Tips for Everyday (University-) Life

We want to study, live and work as sustainably as possible at UW/H: From Fairtrade and organic products, to the bicycle parking garage with shower and locker, to the use of renewable energy, there are many measures for a sustainable campus life.

Additionally, the behavior of each individual university member is crucial. For this, you will find tips and information for a sustainable (university) everyday life on the following page.

Helpful hints in the overview

You can calculate your individual carbon footprint with the Federal Environment Agency's CO2 calculator.

Tip: For a detailed analysis, select "My CO2 balance" under the quick check.

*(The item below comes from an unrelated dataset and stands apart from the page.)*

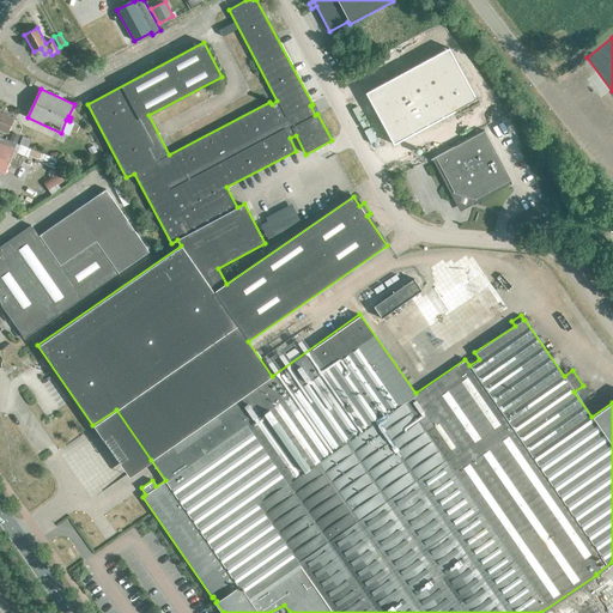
[(14,119),(0,113),(0,129),(7,133),(14,119)]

The co2online portal provides helpful advice on saving energy - both the general information on saving potential or the list of 25 tips on saving electricity in the household offer helpful guidance.

The NRW consumer advice centre also provides helpful tips in the area of energy and offers a comprehensive range of energy advice.

 

The UW/H has a wide range of mobility offers that enable sustainable travel to the campus, business travel or travel to the UW/H by external persons.

Things to know: Waste separation

At UW/H there is the following system of waste separation: In the offices there are paper bins with an insert for other waste such as packaging, residual waste or organic waste. The paper waste is emptied as usual, the rest of the waste must be separated and disposed of yourself (for example in the tea kitchens).

Tip: The rubbish bins in the cafeteria at the dish return have a pedal at the bottom, which makes contactless rubbish disposal possible.

  • Plastic: Cups (e.g. yoghurt cups), polystyrene trays, plastic bags, plastic bottles (e.g. washing-up liquid, detergent, juice bottles).
  • Metal: Beverage and food cans, lids and caps of jars.
  • Composite packaging: Beverage cartons, coffee vacuum packs
  • Handkerchiefs and soiled paper
  • Receipts made of white thermal paper
  • Photos and photo paper
  • Light bulbs (BUT no energy-saving bulbs!)
  • Sweepings
  • Porcelain and drinking glasses
  • Cigarette butts
  • Peelings, leftovers, seeds from fruit, vegetables and nuts
  • Coffee grounds and loose tea
  • Food leftovers - including cooked food, meat, cheese rinds
  • Inedible and mouldy food without packaging

Heat period: tips for cool heads and rooms

Lower the external sun protection as soon as the sun shines on your window. The interior glare protection has hardly any effect against the heat of the sun.

Ventilate extensively in the morning and then keep the windows closed as soon as it is warmer outside than inside.

As in winter, the same applies: ventilate the room with a push instead of a tilt window! Where possible, it is better to keep the door open and ventilate from inside the building. Otherwise you will bring the heat into the building, especially in the afternoon.

Hang up a wet cloth: When drying, heat is extracted from the air. This heat cools not only the damp towel but also the surrounding air. But keep a sense of moderation - air that is too humid is perceived as warmer (tropical effect).

With fans: Use indirectly (not directly on your body) to avoid dry eyes or tension. Do not use the highest speed (noise impairs concentration, the additional energy consumption in turn releases heat).